[ale] Need Tractor Feed Dot Matrix printer

tfreeman at intel.digichem.net tfreeman at intel.digichem.net
Fri May 27 12:22:01 EDT 2005


On Fri, 27 May 2005, Michael H. Warfield wrote:

> On Fri, 2005-05-27 at 11:46 -0400, tfreeman at intel.digichem.net wrote:
> > On Fri, 27 May 2005, Sean Kilpatrick wrote:
> > 
> > > On Friday 27 May 2005 06:52 am, aaron wrote:
> > > | Your list of 1980's era computer contemporaries relying on Basic might 
> > > have 
> > > | also included the Texas Instruments Home Computer, the TI-99 (1981), 
> > > though 
> > > | those were 16 bit systems as well.
> > > 
> > > 
> > > Weren't the first Trash-80s 8-bit boxes? They came with the same
> > > cassette tape drives and low-density, single-sided, 5.25 floppy
> > > drives as the Commodores and the Ataris.
> 
> > As I recall, TRS-80 was considered an 8-bit system, as it was based upon 
> > the Z-80 processor. The earliest systems shipped with only cassette tape 
> > drives, with floppy drives available later. The Z-80 used an 8-bit word, 
> > but used 16 bit addressing.

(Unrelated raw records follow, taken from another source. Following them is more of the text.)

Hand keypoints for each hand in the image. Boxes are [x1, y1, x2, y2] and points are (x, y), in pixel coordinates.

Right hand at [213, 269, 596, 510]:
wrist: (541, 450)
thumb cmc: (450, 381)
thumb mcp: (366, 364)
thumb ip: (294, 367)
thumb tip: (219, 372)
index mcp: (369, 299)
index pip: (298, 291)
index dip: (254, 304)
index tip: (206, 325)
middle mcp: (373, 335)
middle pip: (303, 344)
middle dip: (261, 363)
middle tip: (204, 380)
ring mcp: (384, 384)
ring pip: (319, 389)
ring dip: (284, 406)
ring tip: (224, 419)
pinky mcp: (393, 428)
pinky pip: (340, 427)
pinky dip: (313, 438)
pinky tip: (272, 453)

The processor of the Apple II was truely 
> > 8-bit, but that opens up a whole new can of wormy discussion. 8-).
> 
> 	The TRS-80 Coco (Color Computer), which was a different beast entirely,
> was a 6809 processor.  That was a 16 bit processor (internal) with an 8
> bit bus (external).  Later, you were able to get OS-9 for it (the "9" in
> OS-9 comes from the 680"9" for which it was designed though it was later
> ported to the 68000+ family line and is still a popular embedded OS).

Rats. I completely forgot about the Coco systems and OS-9.